Jack Burton’s totally sacreligious Evil Dead (2013) review
By Jack “Homeboy Ex Mortis” Burton
The first time I saw The Evil Dead was on VHS at a house party in high school. That was also the night I finally sealed the deal with that cute girl from band class. Thanks, Sam Raimi! And in the years since that fateful night when I was totally awesome and did everything right, I’ve seen that movie at least five or six times. For it’s day, The Evil Dead was gory and over the top in an innovative, memorable way that endeared both Raimi – and his cinematic soul brother Bruce Campbell – to me for all time. But don’t worry, I’m not a fanboy. I’m just a fan.
I’m not about to launch into some maudlin hyperbole about how I “grew up with” The Evil Dead, or how it somehow changed my life. Okay it DID get me laid, but that’s more of a personal benefit than a professional assessment. I’m just saying that when I first heard about a remake, I was ambivalent. Then, when I heard that original producers Raimi, Campbell, and Robert Tapert were behind it, I was intrigued. But I still wasn’t that worked up about it either way. I stopped getting emotionally attached to the things that entertain me somewhere around 10th grade.
I kept an open mind, and because of that I can say that in my opinion, this version does a far better job of accomplishing what it sets out to do. Raimi’s original screenplay was a directionless mashup of a standard issue exorcism yarn and a lightweight “lost in the woods” story where something unholy takes out a handful of anonymous character archetypes, one at a time. It was a good framework that the script never took the time to really draw out. This time, there’s a compelling reason for five people to be spending the weekend in a shitty, battered cabin out in the swampy woods. That may seem like a trivial difference, but for me it adds a (small) level of depth that wasn’t there before.
And no, depth is not required for a horror movie to be scary. But if you want me to actually give a shit, a little bit goes a long way.

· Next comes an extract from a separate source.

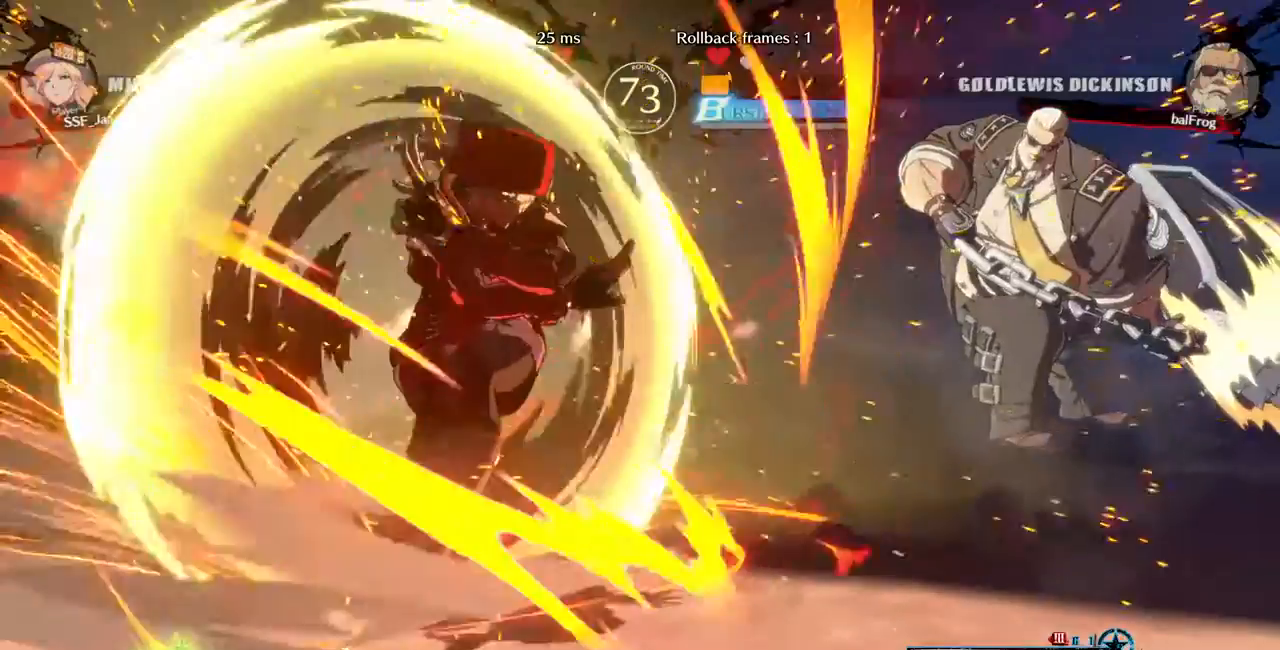
{"dt_ms": 480, "buttons": [], "events": []}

Mia (Jane Levy) is a troubled young girl whose friends have decided to stage an intervention – a last, desperate attempt to help a cherished friend get clean and sober. They’ve also invited her estranged brother David (Shiloh Fernandez), who hasn’t been home since before their mother’s lingering, painful death. Wracked with guilt, David has decided not to short change his sister again. But Mia’s not the only one with an axe to grind. Eric (Lou Taylor Pucci) is quickly identified as a high school teacher, which also makes him the one most likely to open a portal to Hell. But he’s also clearly had a rocky relationship with David. Olivia (Jessica Lucas) is frustrated with Mia’s addiction and has taken it upon herself as an irritating know-it-all and a registered nurse to coordinate the intervention.
Lastly there’s Natalie (Elizabeth Blackmore) who is David’s girlfriend, and is also blond. I cannot deny that the level of depth is small, but at least it’s there. In the original version, half the cast was dead before we even figured out what their names were. And even this film’s thin level of setup proves vitally important when Olivia warns David not to let Mia leave, no matter how severe her withdrawal becomes. That conversation lays the foundation that holds up most of the second act – but it doesn’t take even that long for things to get weird. Within hours Mia has the cold sweats and is babbling about a rancid smell. She’s largely ignored until someone discovers a trap door to the basement, smeared with blood and hidden beneath a grimy rug.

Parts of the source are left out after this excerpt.